Founded in 1988 by Ren Zhengfei, a former officer of the People’s Liberation Army (see WiC15), Huawei is arguably the most disruptive infrastructure player in the mobile market.
By positioning itself as a low-cost alternative to big-name firms like Cisco and Ericsson – it offers discounts of as much as 50%, says the Economist – Huawei’s emerging presence is said to have contributed to the mergers of Alcatel and Lucent, and Nokia and Siemens, as well as Nortel’s collapse.
The Shenzhen-based firm has now overtaken Alcatel-Lucent to become the world’s number three in the equipment market (Ericsson and Nokia Siemens are still ahead).
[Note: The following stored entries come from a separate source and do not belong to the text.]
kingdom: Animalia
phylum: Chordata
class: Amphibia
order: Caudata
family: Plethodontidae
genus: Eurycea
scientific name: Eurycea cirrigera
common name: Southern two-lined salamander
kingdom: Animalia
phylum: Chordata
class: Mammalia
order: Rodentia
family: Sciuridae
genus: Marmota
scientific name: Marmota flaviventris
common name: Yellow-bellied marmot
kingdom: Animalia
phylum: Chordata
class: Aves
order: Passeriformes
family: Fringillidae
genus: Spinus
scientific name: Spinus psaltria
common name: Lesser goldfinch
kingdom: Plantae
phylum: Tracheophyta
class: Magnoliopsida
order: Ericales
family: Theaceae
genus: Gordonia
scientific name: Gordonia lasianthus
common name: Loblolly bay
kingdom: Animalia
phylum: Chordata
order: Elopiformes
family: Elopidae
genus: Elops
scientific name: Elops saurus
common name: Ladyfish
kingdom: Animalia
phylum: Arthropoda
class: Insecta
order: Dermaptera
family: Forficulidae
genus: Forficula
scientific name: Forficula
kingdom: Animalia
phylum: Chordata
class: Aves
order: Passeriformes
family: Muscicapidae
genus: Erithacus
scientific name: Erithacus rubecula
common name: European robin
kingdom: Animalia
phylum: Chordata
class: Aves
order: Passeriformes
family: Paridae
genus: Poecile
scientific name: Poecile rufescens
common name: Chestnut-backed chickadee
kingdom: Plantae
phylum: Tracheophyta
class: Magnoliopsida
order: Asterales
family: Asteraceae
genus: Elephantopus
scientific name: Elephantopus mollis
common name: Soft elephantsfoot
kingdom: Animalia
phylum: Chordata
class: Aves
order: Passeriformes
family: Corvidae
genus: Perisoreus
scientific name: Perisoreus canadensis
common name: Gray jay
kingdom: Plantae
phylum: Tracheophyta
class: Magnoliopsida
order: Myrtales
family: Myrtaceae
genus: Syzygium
The company has doubled its market share to 14% over the past year (Ericsson has 35% and Nokia Siemens 20%, says Bloomberg) even winning $3 billion of the $30 billion in contracts awarded in Europe last year.
It has made further breakthroughs in the US, including a three-year 4G wireless contract from US-based Clearwire.
In 2008 Huawei booked more than $17 billion in revenue, an increase of 36% from the year before.
The strong results are defying industry trends.
Just last week, NSN, a joint venture between Nokia of Finland and Siemens of Germany, unveiled plans to cut 5,800 jobs and $1.48 billion in costs. Similarly, market leader Ericsson posted a steeper-than-expected 71% drop in third-quarter profit, citing difficult market conditions and Chinese competition.
“[Huawei is] a tough competitor, always aggressive on new deals because they want to build their platform,” says Svanberg.
The Norway contract is important to Huawei as it wants to be taken seriously as an innovator and not just a low-cost provider.
But the next big push could be at home, where Huawei may end up capitalising on China Mobile’s TD-SCDMA difficulties.
The homegrown technology is proving unstable and Huawei is promoting the 4G (LTE) standard as an alternative. It could be a face-saving solution (if anyone asks, Huawei posits LTE is derived in some respects from TD-SCDMA, a line that ought to pacify China’s more nationalistic elements).
“The reality is that they are two completely different, incompatible technologies, but it’s a nice way to get away from TD-SCMDA by claiming it’s an upgrade or an evolution,” reports Signals Research, a consultancy.
Looks like Huawei next big 4G order may be a lot closer to home and somewhat bigger than Telenor’s.